Tugas a.
Cetak ulang seluruh teks sumber tentang perjalanan bus dini hari itu tanpa mengubah satu kata pun.

Sunday, February 7, 2016

mengobati rindu (3 - habis)

Keadaan dalam kabin dini hari itu, semua penumpang juga pada tidur, bahkan crew pun juga terlelap di singgasananya. Bapak Driver satu sepertinya bobok di kandang macan. Hanya Mas Driver dua yang focus menyetir, ngerokok, sambil berbincang via headset dengan seseorang di sana yang entah siapa dia, kawannya mungkin.

Bejeu sudah melintasi daerah Wongsorejo, kuambil ranselku di bagasi atas, kubuka pintu sekat kabin dengan ruang kemudi, kemudian duduk di sebelah Mas Driver. Tanpa mematikan ponselnya, Mas Driver berbincang sejenak denganku, lalu melanjutkan kembali pembicaraan teleponnya.

Daftar yang Diberikan.
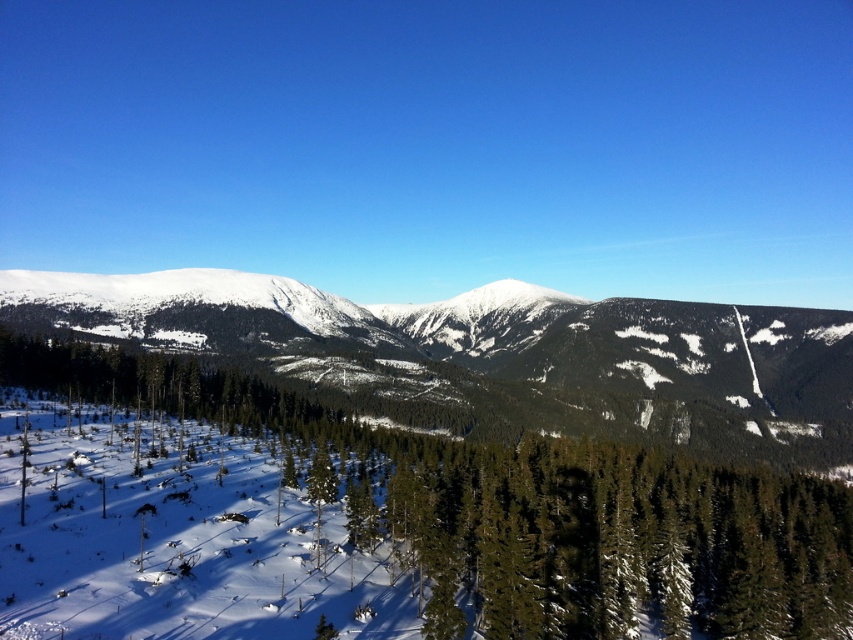
You are planning a hiking route through the winter landscape and need to decide whether the green matte tree at lower left is located beneath the snowy mountain at center. Based on the scene, can you confirm this spatial relationship?

The green matte tree at lower left is positioned under the snowy mountain at center, so yes, the tree is indeed located beneath the mountain.

You are planning to place a small wooden bench in the winter landscape scene. The bench requires a clear, flat area that is not under any trees to avoid falling snow. Considering the green matte tree at lower left, where should you place the bench to ensure it is not under its branches?

The green matte tree at lower left is located at point [515,509], so the bench should be placed away from this coordinate to avoid being under its branches.

You are an outdoor enthusiast planning a winter hike and see the image. You want to reach the snowy mountain at center. From your current position at the green matte tree at lower left, which direction should you head to avoid the dense forest? The answer must use the objects mentioned.

Since the green matte tree at lower left is in front of the snowy mountain at center, you should head away from the tree towards the mountain to avoid the dense forest behind you.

Tugas b.
Tampilkan kembali semua baris pada daftar di atas tanpa perubahan. Jangan sertakan gambar dalam jawaban Anda.

Hasil Akhir a.
Sunday, February 7, 2016

mengobati rindu (3 - habis)

Keadaan dalam kabin dini hari itu, semua penumpang juga pada tidur, bahkan crew pun juga terlelap di singgasananya. Bapak Driver satu sepertinya bobok di kandang macan. Hanya Mas Driver dua yang focus menyetir, ngerokok, sambil berbincang via headset dengan seseorang di sana yang entah siapa dia, kawannya mungkin.

Bejeu sudah melintasi daerah Wongsorejo, kuambil ranselku di bagasi atas, kubuka pintu sekat kabin dengan ruang kemudi, kemudian duduk di sebelah Mas Driver. Tanpa mematikan ponselnya, Mas Driver berbincang sejenak denganku, lalu melanjutkan kembali pembicaraan teleponnya.

Hasil Akhir b.
You are planning a hiking route through the winter landscape and need to decide whether the green matte tree at lower left is located beneath the snowy mountain at center. Based on the scene, can you confirm this spatial relationship?

The green matte tree at lower left is positioned under the snowy mountain at center, so yes, the tree is indeed located beneath the mountain.

You are planning to place a small wooden bench in the winter landscape scene. The bench requires a clear, flat area that is not under any trees to avoid falling snow. Considering the green matte tree at lower left, where should you place the bench to ensure it is not under its branches?

The green matte tree at lower left is located at point [515,509], so the bench should be placed away from this coordinate to avoid being under its branches.

You are an outdoor enthusiast planning a winter hike and see the image. You want to reach the snowy mountain at center. From your current position at the green matte tree at lower left, which direction should you head to avoid the dense forest? The answer must use the objects mentioned.

Since the green matte tree at lower left is in front of the snowy mountain at center, you should head away from the tree towards the mountain to avoid the dense forest behind you.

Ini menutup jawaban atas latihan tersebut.